Since he became Chancellor in 1993, public spending had been cut by pounds 24bn through to next year, and many of the cuts are yet to emerge from the small print of the Budget Red Book.

As for the tax front, Labour and the Liberal Democrats said last night that all the Treasury calculations excluded the impending impact of rises in council tax.

The Liberal Democrat spokesman Malcolm Bruce said: "Mr Clarke is up to his old tricks again. The money for education does not come from the Government, but from a pounds 700m rise in council taxes." Mr Blair said close inspection of the Budget showed that the Tories were back to their "old tricks". Council tax was due to rise by about pounds 4bn over the next three years, or 6 per cent.

Phasing out profit-related pay would be the equivalent of 8p on the standard rate of tax for some low-paid workers. "Give with one hand, take with another - that's the record of the Tories over the years."

The official tax burden table in the Treasury Red Book shows a remorseless increase in the standard measure - non-North Sea taxes and National Insurance contributions as a percentage of gross domestic product - moving up from 36 per cent in the current year, 1996-97, to 38 per cent in 2001-02, compared with 34.75 per cent in 1978-79.

As for the overall political judgement on the Chancellor's neither-Santa- nor-Scrooge performance, the Conservative backbencher Keith Mans told The Independent last night: "He has handed on a very good set of economic statistics to whoever wins the next election."

But in economic terms, the Chancellor achieved the essential Budget hat-trick of reducing taxes, spending and government borrowing simultaneously.

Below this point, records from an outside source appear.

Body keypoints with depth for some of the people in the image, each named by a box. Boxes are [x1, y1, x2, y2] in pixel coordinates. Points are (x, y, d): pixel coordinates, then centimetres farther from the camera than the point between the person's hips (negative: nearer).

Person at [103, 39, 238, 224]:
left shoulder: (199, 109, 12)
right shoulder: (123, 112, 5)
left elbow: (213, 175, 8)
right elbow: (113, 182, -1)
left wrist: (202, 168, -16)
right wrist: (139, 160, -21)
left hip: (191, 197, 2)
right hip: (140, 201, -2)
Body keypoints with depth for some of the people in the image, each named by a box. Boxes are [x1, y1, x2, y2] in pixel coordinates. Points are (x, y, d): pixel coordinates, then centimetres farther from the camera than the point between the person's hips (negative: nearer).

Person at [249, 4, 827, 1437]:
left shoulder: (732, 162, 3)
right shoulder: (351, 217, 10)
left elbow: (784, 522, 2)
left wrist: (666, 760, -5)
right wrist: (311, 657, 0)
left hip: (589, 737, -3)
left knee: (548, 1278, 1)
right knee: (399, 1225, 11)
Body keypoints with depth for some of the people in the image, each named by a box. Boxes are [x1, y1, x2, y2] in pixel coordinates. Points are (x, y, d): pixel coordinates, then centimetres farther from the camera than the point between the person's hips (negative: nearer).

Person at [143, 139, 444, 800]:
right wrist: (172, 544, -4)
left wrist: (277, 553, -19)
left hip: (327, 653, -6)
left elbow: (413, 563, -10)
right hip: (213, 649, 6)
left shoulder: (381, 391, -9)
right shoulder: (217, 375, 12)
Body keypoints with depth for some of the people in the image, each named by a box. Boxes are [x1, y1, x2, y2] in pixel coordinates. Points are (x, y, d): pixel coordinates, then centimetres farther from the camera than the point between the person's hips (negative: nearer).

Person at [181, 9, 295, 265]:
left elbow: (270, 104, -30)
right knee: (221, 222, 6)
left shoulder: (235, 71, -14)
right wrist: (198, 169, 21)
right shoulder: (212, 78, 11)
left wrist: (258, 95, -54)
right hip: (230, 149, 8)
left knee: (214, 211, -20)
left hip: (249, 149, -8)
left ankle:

The net tax "giveaway" amounted to a cautious pounds 735m, favouring people on middle incomes and upwards. Those on low incomes will lose out as a result of higher taxes on cigarettes and the abolition of the lone-parent premium from 1998.

Mr Clarke's caution on the tax front got a warm welcome from much of the business community. But there was a more mixed reaction in the financial markets.

A majority of analysts reckon that the Chancellor will still have to raise interest rates once more before May if he is to have any hope of hitting the Government's inflation target. However, Mr Clarke's prediction that government borrowing will fall by more than pounds 7bn to pounds 19bn next year was welcomed.

The Chancellor made it clear in his speech that this reduced borrowing forecast was intended to take the pressure off interest rates. This suggests he will certainly hold out until at least the end of January, when key figures on the economy's growth in the final quarter of this year will become available.

Even so, shares fell during the speech. City scepticism focused on whether the Government would be able to deliver on its lower spending plans and crackdown on tax avoidance and benefit fraud.

Kevin Darlington, an economist at the brokers Hoare Govett, said: "The Governor of the Bank of England is not going to be racing to congratulate Mr Clarke. It has not stifled the interest rate debate."

Most business leaders - at least outside insurance and travel, hit by significantly higher taxes - were a bit less grudging. The reduction in the uniform business rate made small businesses ecstatic.

Bigger companies gave mixed reviews. Andrew Higginson, head of economic affairs for the British Retail Consortium, said: "The fact the Budget was neutral is good news because things are going quite well at the moment."

However, David Richardson, president of the British Chambers of Commerce, said: "A penny cut in income tax will do nothing for business and investment."